Stored items

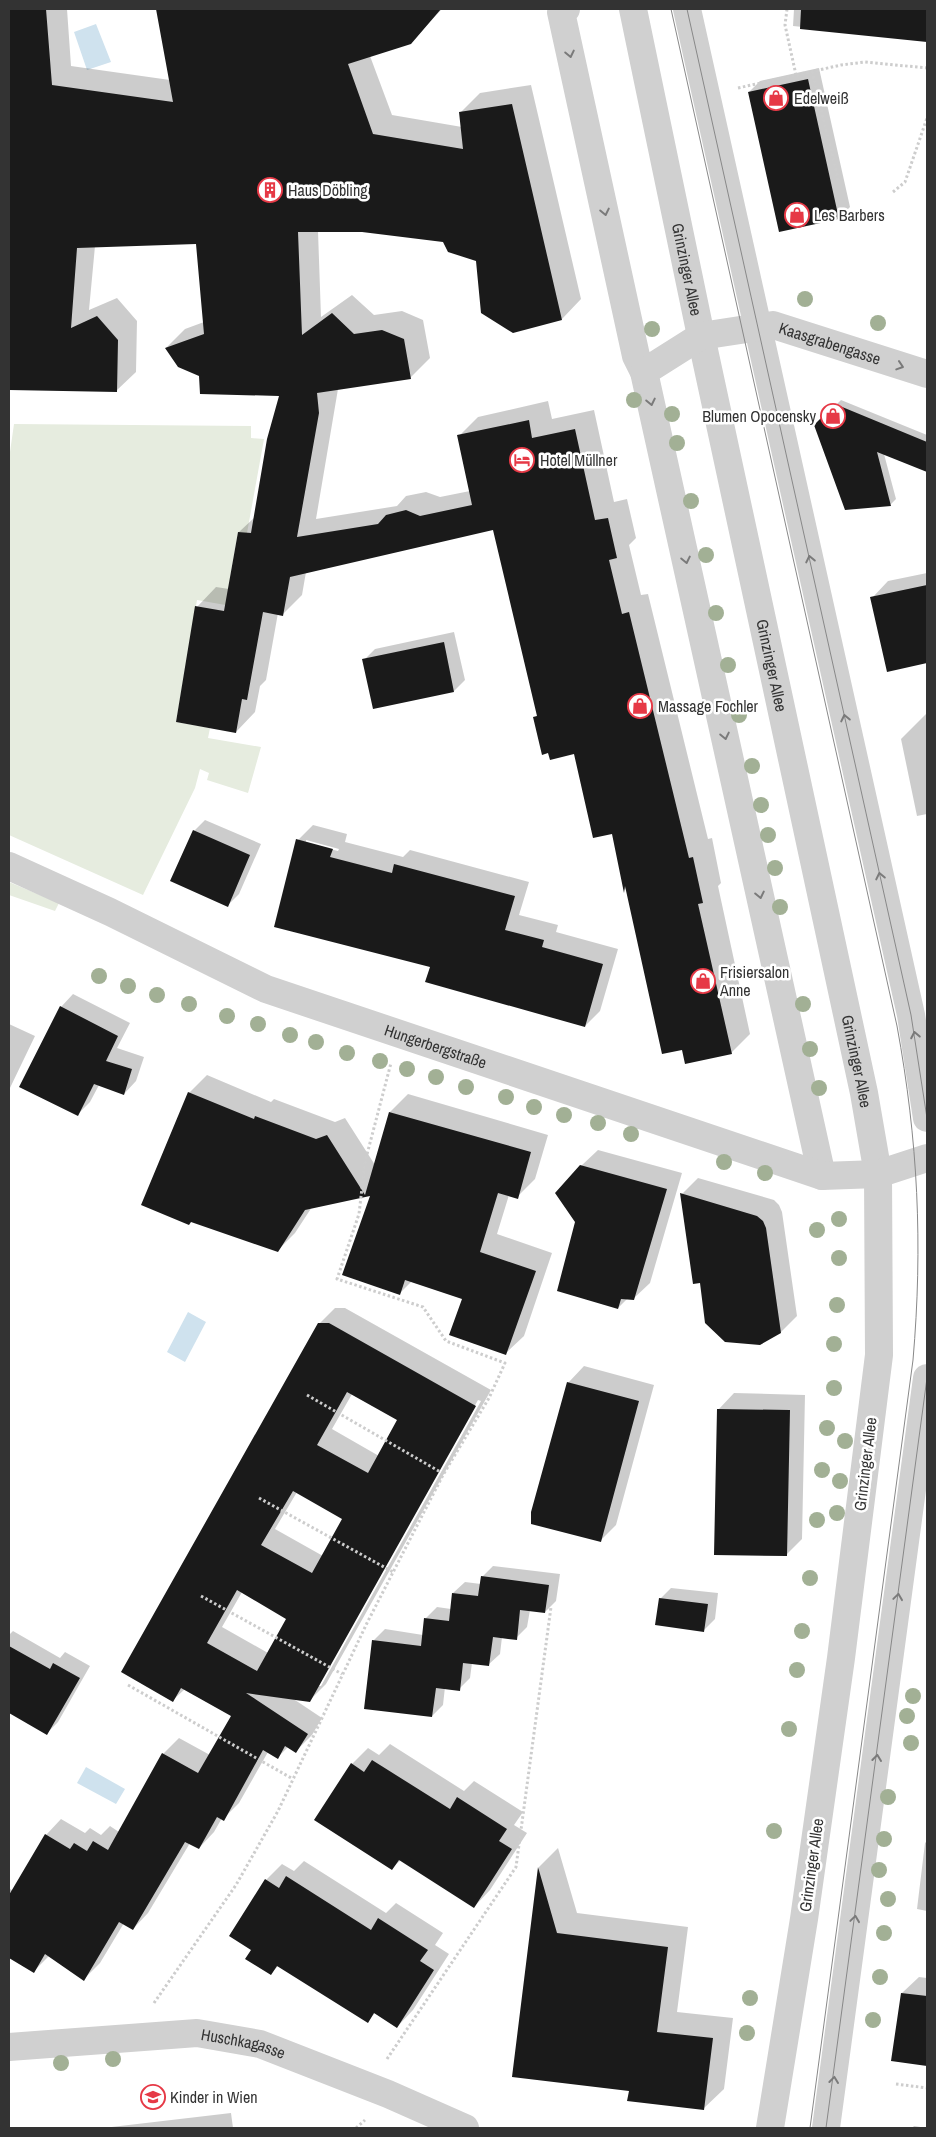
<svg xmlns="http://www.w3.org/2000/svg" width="936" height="2137" viewBox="0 0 936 2137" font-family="'Archivo Narrow',sans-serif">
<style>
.green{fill:#e6ecdf}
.water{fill:#cfe2ee}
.shadow{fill:#0003;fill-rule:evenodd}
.building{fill:#1a1a1a;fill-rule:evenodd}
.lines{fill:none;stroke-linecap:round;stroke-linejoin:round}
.path{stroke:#cdcdcd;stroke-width:3;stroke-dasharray:2.5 2.5;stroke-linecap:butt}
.minor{stroke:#d0d0d0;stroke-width:28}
.tram{stroke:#888;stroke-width:1}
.tree{fill:#a2b095}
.oneway{stroke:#7a7a7a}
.labels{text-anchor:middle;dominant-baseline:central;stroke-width:5;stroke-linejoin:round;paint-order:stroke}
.poi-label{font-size:16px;fill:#333;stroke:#fff;text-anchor:start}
.street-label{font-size:16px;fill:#333;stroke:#fff}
</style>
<rect width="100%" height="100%" fill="#fff"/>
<!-- green -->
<path class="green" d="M14 424 251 426V438L264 439 247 533 238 532 230 577 237 607 197 600 176 722 210 728 208 738 261 747 248 793 207 780 209 773 200 769 195 788 143 895 9 835V459Z
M9 882 59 903 55 911 9 895Z"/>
<!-- water -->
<path class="water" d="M96 24 111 62 87 70 74 32Z
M188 1312 206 1322 185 1362 167 1352Z
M86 1767 125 1789 116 1804 77 1783Z"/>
<!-- shadow -->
<path class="shadow" d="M9 9H67L71 66 170 80 157 9H442L410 43 370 56 392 115 462 127 460 113 480 93 531 85 581 299 562 319 477 260 444 241 362 230 318 231 321 317 352 295 374 315 402 311 423 320 430 358 410 378 338 389 316 519 397 506 406 496 426 492 440 497 470 491 459 436 478 417 548 401 552 419 594 410 614 502 627 499 636 538 629 545 641 595 648 594 708 839 712 838 721 883 718 886 750 1034 731 1053 682 1048 627 887 624 890 613 832 575 753 535 718 538 714 494 528 306 572 302 595 283 614 278 613 266 680 260 686 255 712 236 732 197 607 216 587 229 589 239 532 255 517 281 395 200 375 166 348 185 329 204 322 197 243 95 246 89 310 117 298 137 321 136 372 116 391 9 389Z
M794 9H927V40L793 26Z
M819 68 850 207 839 218 749 92 760 81Z
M841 400 927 435V470L884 454 896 499 891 504 846 509 816 425Z
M927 573V662L888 670 872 598 888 581Z
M454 632 465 680 454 691 374 708 364 660 375 649Z
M927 713V814L917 816 901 739Z
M205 820 261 844 239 894 228 905 194 831Z
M313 825 347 834 345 842 403 857 410 850 529 882 519 915 558 925 556 932 618 949 600 1011 585 1026 431 966 298 840ZM306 840 339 849 338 851 306 843Z
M73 994 130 1023 117 1048 144 1057 136 1081 124 1094 99 1085 90 1102 77 1115 61 1007Z
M9 1024 35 1036 9 1090Z
M207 1075 271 1102 274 1099 335 1122 345 1118 375 1165 390 1112 408 1094 548 1135 535 1179 517 1197 509 1195 497 1234 552 1253 524 1336 506 1353 463 1298 412 1281 400 1293 372 1194 312 1207 295 1233 277 1251 189 1093Z
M598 1150 682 1173 650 1283 633 1299 628 1298 618 1308 577 1222 581 1166Z
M698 1178 774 1200 779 1205 782 1212 797 1316 781 1332 701 1282 682 1194Z
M335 1308H345L491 1390 326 1684 310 1700 292 1698 322 1718 312 1735 296 1751 288 1747 278 1757 268 1752 239 1803 223 1819 222 1818 214 1832 199 1848 190 1843 148 1913 133 1929 124 1923 100 1963 84 1979 49 1956 33 1972 9 1957V1888L13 1891 46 1835 61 1819 85 1833 90 1828 101 1835 110 1826 119 1832 163 1754 179 1738 210 1755 233 1716 185 1689 173 1700 319 1324ZM352 1394 399 1420 379 1456 332 1429ZM478 1400 481 1401 321 1686H318ZM297 1492 344 1519 323 1556 275 1529ZM242 1592 288 1618 268 1653 222 1627Z
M584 1366 654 1385 616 1525 600 1541 568 1383Z
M734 1393 805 1395 802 1539 786 1555 718 1410Z
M493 1566 560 1574 556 1601 545 1612 530 1610 527 1627 516 1638 502 1637 500 1654 488 1665 472 1663 470 1678 459 1689 445 1687 443 1705 432 1716 374 1640 385 1629 423 1635 426 1618 437 1607 451 1609 453 1593 465 1582 481 1584 482 1577Z
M671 1588 718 1593 715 1619 704 1630 660 1599Z
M13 1631 60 1658 65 1652 90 1666 58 1722 47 1733 9 1711V1635Z
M390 1744 464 1791 474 1781 523 1812 514 1825 527 1833 490 1890 474 1907 401 1860 392 1868 352 1764 368 1748 379 1755Z
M927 1841V1911L917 1909 925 1843Z
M558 1848 577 1913 688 1927 677 2012 733 2018 724 2089 703 2109 630 2090 513 2076 539 1867Z
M304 1861 386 1913 396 1903 443 1933 435 1945 449 1954 413 2010 397 2027 375 2013 368 2021 278 1966 271 1973 253 1950 266 1880 282 1864 294 1871Z
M919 1977 927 1978V2064L893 2060 902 1993Z
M231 2113 233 2128H103Z
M914 2126 927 2128H912Z"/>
<!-- building -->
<path class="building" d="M9 9H46L52 85 173 102 156 9H441L411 44 348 64 373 134 463 149 459 112 512 104 562 320 513 333 481 313 476 261 448 252 443 242 362 232H298L302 335 332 313 354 334 382 330 404 339 411 379 317 393 319 413 297 537 378 524 386 515 406 510 420 516 472 505 457 435 529 420 532 438 575 429 595 520 608 518 617 558 609 560 622 614 629 612 689 858 693 857 703 903 698 904 732 1054 685 1064 682 1050 662 1054 625 886 624 893 612 834 593 838 574 754 550 760 548 753 542 755 533 717 537 716 493 530 290 577 283 616 263 612 247 700 242 699 236 733 176 722 195 606 224 611 238 532 251 533 267 439 279 396 200 394 199 376 178 367 165 348 204 334 196 244 77 248 71 328 97 316 118 340 117 392 9 390Z
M801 9H927V42L800 29Z
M808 79 839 219 779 232 748 92Z
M835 404 927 442V472L877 452 891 506 845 510 814 425Z
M927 585V663L887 672 870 597Z
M444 642 454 692 373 709 362 659Z
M193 830 250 855 228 907 170 881Z
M296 839 333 849 330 857 392 873 394 864 515 896 505 930 544 940 542 947 603 964 585 1027 425 982 430 967 274 927Z
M60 1006 118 1036 106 1061 132 1069 124 1095 94 1084 78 1116 19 1087Z
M188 1092 254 1119 255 1116 316 1139 327 1135 365 1195 389 1112 531 1152 518 1199 498 1193 480 1252 536 1271 506 1355 449 1335 462 1299 405 1280 400 1295 342 1275 370 1196 305 1210 278 1252 191 1222 189 1225 141 1205Z
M580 1165 667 1189 634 1300 621 1299 618 1309 557 1291 575 1222 555 1193Z
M680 1193 757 1216 763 1221 766 1228 781 1333 760 1345 725 1342 705 1323 700 1283 693 1284Z
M318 1323H329L476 1406 310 1702 246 1693 308 1734 296 1753 285 1746 278 1759 263 1750 224 1821 217 1817 199 1849 185 1842 133 1930 119 1922 84 1981 45 1954 34 1973 9 1958V1895L45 1834 70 1849 74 1843 87 1851 93 1841 108 1850 162 1753 198 1773 231 1716 181 1688 173 1702 121 1672ZM347 1392 397 1420 368 1473 317 1445ZM293 1491 342 1519 312 1573 261 1545ZM237 1590 286 1619 257 1671 207 1643Z
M567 1382 639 1401 601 1542 531 1524V1512Z
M717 1409 790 1410 787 1556 714 1555Z
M481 1576 549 1585 545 1613 520 1610 517 1640 493 1637 489 1666 463 1663 460 1691 436 1688 432 1717 364 1709 372 1640 421 1646 424 1618 449 1621 452 1593 478 1596Z
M659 1598 708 1604 704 1632 655 1625Z
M9 1646 50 1669 53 1663 80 1678 47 1735 9 1713Z
M372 1760 450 1809 457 1797 507 1829 499 1841 512 1849 474 1908 399 1860 392 1870 314 1820 351 1763 364 1772Z
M538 1867 557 1933 668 1947 657 2032 713 2038 704 2110 627 2101 629 2091 512 2077Z
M286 1876 371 1930 378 1918 428 1950 420 1961 434 1970 397 2028 374 2013 368 2023 277 1966 271 1975 245 1959 251 1950 229 1936 265 1879 279 1888Z
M901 1993 927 1996V2066L891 2061Z"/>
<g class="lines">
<!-- path -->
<path class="path" d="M787 9 785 25 796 75
M812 71 839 183
M738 88 841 65 865 62 927 68
M893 192 905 182 927 118
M307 1395 444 1474
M259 1498 393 1572
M201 1596 342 1674
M128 1685 293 1779
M154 2003 236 1885 278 1811 367 1623 443 1475 489 1398 505 1363 446 1341 423 1307 337 1279 359 1214 365 1162 391 1063
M387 2059 516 1867 551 1607
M896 2084 927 2088
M356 2128 365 2120"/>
<!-- minor -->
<g class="minor">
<path d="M566 9 561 12 636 356 644 372 822 1176"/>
<path id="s1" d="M633 9 701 336 864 1093 878 1174 879 1355 841 1658 804 1919 770 2128"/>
<path d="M687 9 911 1015 927 1118"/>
<path id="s2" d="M644 372 701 336 773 325 927 374"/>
<path id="s3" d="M9 866 110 912 266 989 822 1176 878 1174 927 1158"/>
<path id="s4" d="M9 2047 197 2033 260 2044 388 2094 465 2128"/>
<path d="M826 2128 927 1378"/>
</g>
<!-- tram -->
<path class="tram" d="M671 9 897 1026C918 1140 923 1245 913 1360L810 2128
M687 9 911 1015 927 1118
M826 2128 927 1378"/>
</g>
<!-- trees -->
<g class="tree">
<circle cx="805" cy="299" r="8"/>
<circle cx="878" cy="323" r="8"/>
<circle cx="652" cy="329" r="8"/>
<circle cx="634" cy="400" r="8"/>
<circle cx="672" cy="414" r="8"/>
<circle cx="677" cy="443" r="8"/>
<circle cx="691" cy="501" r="8"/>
<circle cx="706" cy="555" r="8"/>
<circle cx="716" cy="613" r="8"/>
<circle cx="728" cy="665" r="8"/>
<circle cx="739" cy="715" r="8"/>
<circle cx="752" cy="766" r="8"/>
<circle cx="761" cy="805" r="8"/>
<circle cx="768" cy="835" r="8"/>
<circle cx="775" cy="868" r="8"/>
<circle cx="780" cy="907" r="8"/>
<circle cx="99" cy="976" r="8"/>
<circle cx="128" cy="986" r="8"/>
<circle cx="157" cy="995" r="8"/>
<circle cx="189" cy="1004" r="8"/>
<circle cx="803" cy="1004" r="8"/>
<circle cx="227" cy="1016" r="8"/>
<circle cx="258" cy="1024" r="8"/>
<circle cx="290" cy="1035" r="8"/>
<circle cx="316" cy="1042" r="8"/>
<circle cx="810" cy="1049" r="8"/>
<circle cx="347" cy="1053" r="8"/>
<circle cx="380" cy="1061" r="8"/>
<circle cx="407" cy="1069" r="8"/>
<circle cx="436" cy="1077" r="8"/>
<circle cx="466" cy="1087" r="8"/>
<circle cx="819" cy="1088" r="8"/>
<circle cx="506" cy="1097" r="8"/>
<circle cx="534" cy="1107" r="8"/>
<circle cx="564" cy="1115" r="8"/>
<circle cx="598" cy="1123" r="8"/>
<circle cx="631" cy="1134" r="8"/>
<circle cx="724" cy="1162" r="8"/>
<circle cx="765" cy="1173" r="8"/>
<circle cx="839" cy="1219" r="8"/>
<circle cx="817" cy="1230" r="8"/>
<circle cx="839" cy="1258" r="8"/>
<circle cx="837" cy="1305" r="8"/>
<circle cx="834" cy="1344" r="8"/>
<circle cx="834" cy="1388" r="8"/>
<circle cx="827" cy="1428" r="8"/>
<circle cx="845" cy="1441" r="8"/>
<circle cx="822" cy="1470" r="8"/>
<circle cx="840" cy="1481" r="8"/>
<circle cx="837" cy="1513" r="8"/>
<circle cx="817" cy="1520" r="8"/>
<circle cx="810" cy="1578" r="8"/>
<circle cx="802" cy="1631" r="8"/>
<circle cx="797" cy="1670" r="8"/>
<circle cx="913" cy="1696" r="8"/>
<circle cx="907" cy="1716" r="8"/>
<circle cx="789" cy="1729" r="8"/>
<circle cx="911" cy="1743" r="8"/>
<circle cx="888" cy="1797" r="8"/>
<circle cx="774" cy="1831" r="8"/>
<circle cx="884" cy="1839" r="8"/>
<circle cx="879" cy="1870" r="8"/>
<circle cx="888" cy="1899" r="8"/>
<circle cx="884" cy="1933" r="8"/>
<circle cx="880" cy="1977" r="8"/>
<circle cx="750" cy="1998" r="8"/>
<circle cx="873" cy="2020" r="8"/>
<circle cx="747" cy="2033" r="8"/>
<circle cx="113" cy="2059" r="8"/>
<circle cx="61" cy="2063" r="8"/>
</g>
<!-- one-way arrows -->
<defs><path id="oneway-chevron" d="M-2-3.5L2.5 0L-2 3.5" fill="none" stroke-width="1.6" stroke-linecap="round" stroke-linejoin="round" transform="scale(1.25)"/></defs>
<g class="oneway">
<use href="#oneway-chevron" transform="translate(570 54) rotate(78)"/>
<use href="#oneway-chevron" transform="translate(605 212) rotate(78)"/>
<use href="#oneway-chevron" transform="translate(900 366) rotate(18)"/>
<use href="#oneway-chevron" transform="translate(651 402) rotate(78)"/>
<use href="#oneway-chevron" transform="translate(810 559) rotate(-102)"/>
<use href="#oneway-chevron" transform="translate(686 560) rotate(78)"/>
<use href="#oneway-chevron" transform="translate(845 718) rotate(-102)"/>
<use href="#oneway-chevron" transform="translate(725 736) rotate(78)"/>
<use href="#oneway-chevron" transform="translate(880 876) rotate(-102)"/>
<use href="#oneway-chevron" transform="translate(760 895) rotate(78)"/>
<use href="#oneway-chevron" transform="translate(915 1035) rotate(-101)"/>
<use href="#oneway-chevron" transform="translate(898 1597) rotate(-82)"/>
<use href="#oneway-chevron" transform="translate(877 1758) rotate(-83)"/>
<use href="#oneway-chevron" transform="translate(855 1919) rotate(-82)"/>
<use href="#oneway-chevron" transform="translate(834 2080) rotate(-83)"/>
</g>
<!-- icons -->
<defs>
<symbol id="shop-ring" viewBox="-11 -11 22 22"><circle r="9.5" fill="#fff" stroke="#e63946" stroke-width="1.5"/><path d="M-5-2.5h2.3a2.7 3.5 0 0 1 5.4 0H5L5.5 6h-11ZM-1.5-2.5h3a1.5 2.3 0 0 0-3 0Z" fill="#e63946"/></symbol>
<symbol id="building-ring" viewBox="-11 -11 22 22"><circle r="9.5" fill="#fff" stroke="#e63946" stroke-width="1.5"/><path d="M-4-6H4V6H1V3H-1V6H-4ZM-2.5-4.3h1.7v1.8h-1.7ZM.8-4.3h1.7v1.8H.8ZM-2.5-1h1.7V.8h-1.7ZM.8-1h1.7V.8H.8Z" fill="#e63946"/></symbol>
<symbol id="hotel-ring" viewBox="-11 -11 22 22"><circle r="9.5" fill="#fff" stroke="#e63946" stroke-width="1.5"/><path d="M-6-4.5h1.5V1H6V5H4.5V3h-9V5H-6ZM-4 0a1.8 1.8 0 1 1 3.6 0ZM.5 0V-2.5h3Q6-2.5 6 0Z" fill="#e63946"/></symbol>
<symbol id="school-ring" viewBox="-11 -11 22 22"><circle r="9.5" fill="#fff" stroke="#e63946" stroke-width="1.5"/><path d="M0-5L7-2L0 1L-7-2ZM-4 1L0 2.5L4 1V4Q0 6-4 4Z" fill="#e63946"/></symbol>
</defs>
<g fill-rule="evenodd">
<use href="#shop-ring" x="762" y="84" width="28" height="28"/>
<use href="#building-ring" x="256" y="176" width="28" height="28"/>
<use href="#shop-ring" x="783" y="201" width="28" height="28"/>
<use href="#shop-ring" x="819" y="402" width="28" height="28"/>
<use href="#hotel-ring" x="508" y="446" width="28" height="28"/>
<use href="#shop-ring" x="626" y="692" width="28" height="28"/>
<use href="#shop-ring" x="689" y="967" width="28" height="28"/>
<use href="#school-ring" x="139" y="2083" width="28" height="28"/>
</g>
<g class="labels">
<!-- poi labels -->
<g class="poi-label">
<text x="794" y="98">Edelweiß</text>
<text x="288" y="190">Haus Döbling</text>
<text x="814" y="215">Les Barbers</text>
<text x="816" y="416" text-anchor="end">Blumen Opocensky</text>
<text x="540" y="460">Hotel Müllner</text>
<text x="658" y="706">Massage Fochler</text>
<text x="720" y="972">Frisiersalon<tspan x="720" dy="18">Anne</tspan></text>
<text x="170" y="2097">Kinder in Wien</text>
</g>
<!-- street labels -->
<g class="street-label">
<text stroke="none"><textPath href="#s1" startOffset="266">Grinzinger Allee</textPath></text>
<text stroke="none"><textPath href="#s2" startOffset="200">Kaasgrabengasse</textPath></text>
<text stroke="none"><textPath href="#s1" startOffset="671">Grinzinger Allee</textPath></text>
<text stroke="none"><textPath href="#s3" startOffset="464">Hungerbergstraße</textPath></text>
<text stroke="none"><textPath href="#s1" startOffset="1076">Grinzinger Allee</textPath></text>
<text transform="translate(865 1464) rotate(-83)">Grinzinger Allee</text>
<text transform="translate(811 1865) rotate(-82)">Grinzinger Allee</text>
<text stroke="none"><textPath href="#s4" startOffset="236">Huschkagasse</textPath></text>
</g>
</g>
<!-- border -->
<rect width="936" height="2137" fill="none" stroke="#333333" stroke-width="20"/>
</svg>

* [REQUIREMENT] If a line in the records above holds the string "lines", copy it.

* [REPLY]
.lines{fill:none;stroke-linecap:round;stroke-linejoin:round}
<g class="lines">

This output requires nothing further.